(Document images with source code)
------------------------------
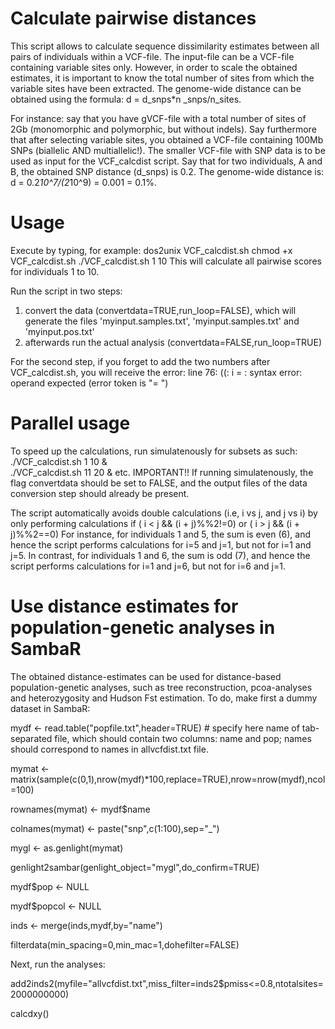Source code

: # Calculate pairwise distances

This script allows to calculate sequence dissimilarity estimates between all pairs of individuals within a VCF-file.
The input-file can be a VCF-file containing variable sites only. 
However, in order to scale the obtained estimates, it is important to know the total number of sites from which the variable sites have been extracted. 
The genome-wide distance can be obtained using the formula: d = d_snps*n _snps/n_sites. 

For instance: say that you have gVCF-file with a total number of sites of 2Gb (monomorphic and polymorphic, but without indels). 
Say furthermore that after selecting variable sites, you obtained a VCF-file containing 100Mb SNPs (biallelic AND multiallelic!).
The smaller VCF-file with SNP data is to be used as input for the VCF_calcdist script.
Say that for two individuals, A and B, the obtained SNP distance (d_snps) is 0.2. 
The genome-wide distance is: d = 0.2*10^7/(2*10^9) = 0.001 = 0.1%.


# Usage
Execute by typing, for example:
dos2unix VCF_calcdist.sh
chmod +x VCF_calcdist.sh
./VCF_calcdist.sh 1 10
This will calculate all pairwise scores for individuals 1 to 10.

Run the script in two steps: 
1. convert the data (convertdata=TRUE,run_loop=FALSE), which will generate the files 'myinput.samples.txt', 'myinput.samples.txt' and 'myinput.pos.txt' 
2. afterwards run the actual analysis (convertdata=FALSE,run_loop=TRUE)

For the second step, if you forget to add the two numbers after VCF_calcdist.sh, you will receive the error:
line 76: ((: i = : syntax error: operand expected (error token is "= ")

# Parallel usage
To speed up the calculations, run simulatenously for subsets as such:
./VCF_calcdist.sh 1 10 &		
./VCF_calcdist.sh 11 20 &
etc.
IMPORTANT!! If running simulatenously, the flag convertdata should be set to FALSE, and the output files of the data conversion step should already be present.

The script automatically avoids double calculations (i.e, i vs j, and j vs i) by only performing calculations if ( i < j && (i + j)%%2!=0) or ( i > j && (i + j)%%2==0)
For instance, for individuals 1 and 5, the sum is even (6), and hence the script performs calculations for i=5 and j=1, but not for i=1 and j=5.
In contrast, for individuals 1 and 6, the sum is odd (7), and hence the script performs calculations for i=1 and j=6, but not for i=6 and j=1.     

# Use distance estimates for population-genetic analyses in SambaR

The obtained distance-estimates can be used for distance-based population-genetic analyses, such as tree reconstruction, pcoa-analyses and heterozygosity and Hudson Fst estimation.
To do, make first a dummy dataset in SambaR:

mydf	          <- read.table("popfile.txt",header=TRUE)			# specify here name of tab-separated file, which should contain two columns: name and pop; names should correspond to names in allvcfdist.txt file.

mymat			      <- matrix(sample(c(0,1),nrow(mydf)*100,replace=TRUE),nrow=nrow(mydf),ncol=100)

rownames(mymat)	<- mydf$name

colnames(mymat)	<- paste("snp",c(1:100),sep="_")	

mygl			      <- as.genlight(mymat)

genlight2sambar(genlight_object="mygl",do_confirm=TRUE)

mydf$pop		    <- NULL

mydf$popcol		  <- NULL

inds			      <- merge(inds,mydf,by="name")

filterdata(min_spacing=0,min_mac=1,dohefilter=FALSE)

Next, run the analyses:

add2inds2(myfile="allvcfdist.txt",miss_filter=inds2$pmiss<=0.8,ntotalsites=2000000000)

calcdxy()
------------------------------
Retype the records exactly, but skip the pictures.

## Task answer
Source code

: # Calculate pairwise distances

This script allows to calculate sequence dissimilarity estimates between all pairs of individuals within a VCF-file.
The input-file can be a VCF-file containing variable sites only. 
However, in order to scale the obtained estimates, it is important to know the total number of sites from which the variable sites have been extracted. 
The genome-wide distance can be obtained using the formula: d = d_snps*n _snps/n_sites. 

For instance: say that you have gVCF-file with a total number of sites of 2Gb (monomorphic and polymorphic, but without indels). 
Say furthermore that after selecting variable sites, you obtained a VCF-file containing 100Mb SNPs (biallelic AND multiallelic!).
The smaller VCF-file with SNP data is to be used as input for the VCF_calcdist script.
Say that for two individuals, A and B, the obtained SNP distance (d_snps) is 0.2. 
The genome-wide distance is: d = 0.2*10^7/(2*10^9) = 0.001 = 0.1%.


# Usage
Execute by typing, for example:
dos2unix VCF_calcdist.sh
chmod +x VCF_calcdist.sh
./VCF_calcdist.sh 1 10
This will calculate all pairwise scores for individuals 1 to 10.

Run the script in two steps: 
1. convert the data (convertdata=TRUE,run_loop=FALSE), which will generate the files 'myinput.samples.txt', 'myinput.samples.txt' and 'myinput.pos.txt' 
2. afterwards run the actual analysis (convertdata=FALSE,run_loop=TRUE)

For the second step, if you forget to add the two numbers after VCF_calcdist.sh, you will receive the error:
line 76: ((: i = : syntax error: operand expected (error token is "= ")

# Parallel usage
To speed up the calculations, run simulatenously for subsets as such:
./VCF_calcdist.sh 1 10 &		
./VCF_calcdist.sh 11 20 &
etc.
IMPORTANT!! If running simulatenously, the flag convertdata should be set to FALSE, and the output files of the data conversion step should already be present.

The script automatically avoids double calculations (i.e, i vs j, and j vs i) by only performing calculations if ( i < j && (i + j)%%2!=0) or ( i > j && (i + j)%%2==0)
For instance, for individuals 1 and 5, the sum is even (6), and hence the script performs calculations for i=5 and j=1, but not for i=1 and j=5.
In contrast, for individuals 1 and 6, the sum is odd (7), and hence the script performs calculations for i=1 and j=6, but not for i=6 and j=1.     

# Use distance estimates for population-genetic analyses in SambaR

The obtained distance-estimates can be used for distance-based population-genetic analyses, such as tree reconstruction, pcoa-analyses and heterozygosity and Hudson Fst estimation.
To do, make first a dummy dataset in SambaR:

mydf	          <- read.table("popfile.txt",header=TRUE)			# specify here name of tab-separated file, which should contain two columns: name and pop; names should correspond to names in allvcfdist.txt file.

mymat			      <- matrix(sample(c(0,1),nrow(mydf)*100,replace=TRUE),nrow=nrow(mydf),ncol=100)

rownames(mymat)	<- mydf$name

colnames(mymat)	<- paste("snp",c(1:100),sep="_")	

mygl			      <- as.genlight(mymat)

genlight2sambar(genlight_object="mygl",do_confirm=TRUE)

mydf$pop		    <- NULL

mydf$popcol		  <- NULL

inds			      <- merge(inds,mydf,by="name")

filterdata(min_spacing=0,min_mac=1,dohefilter=FALSE)

Next, run the analyses:

add2inds2(myfile="allvcfdist.txt",miss_filter=inds2$pmiss<=0.8,ntotalsites=2000000000)

calcdxy()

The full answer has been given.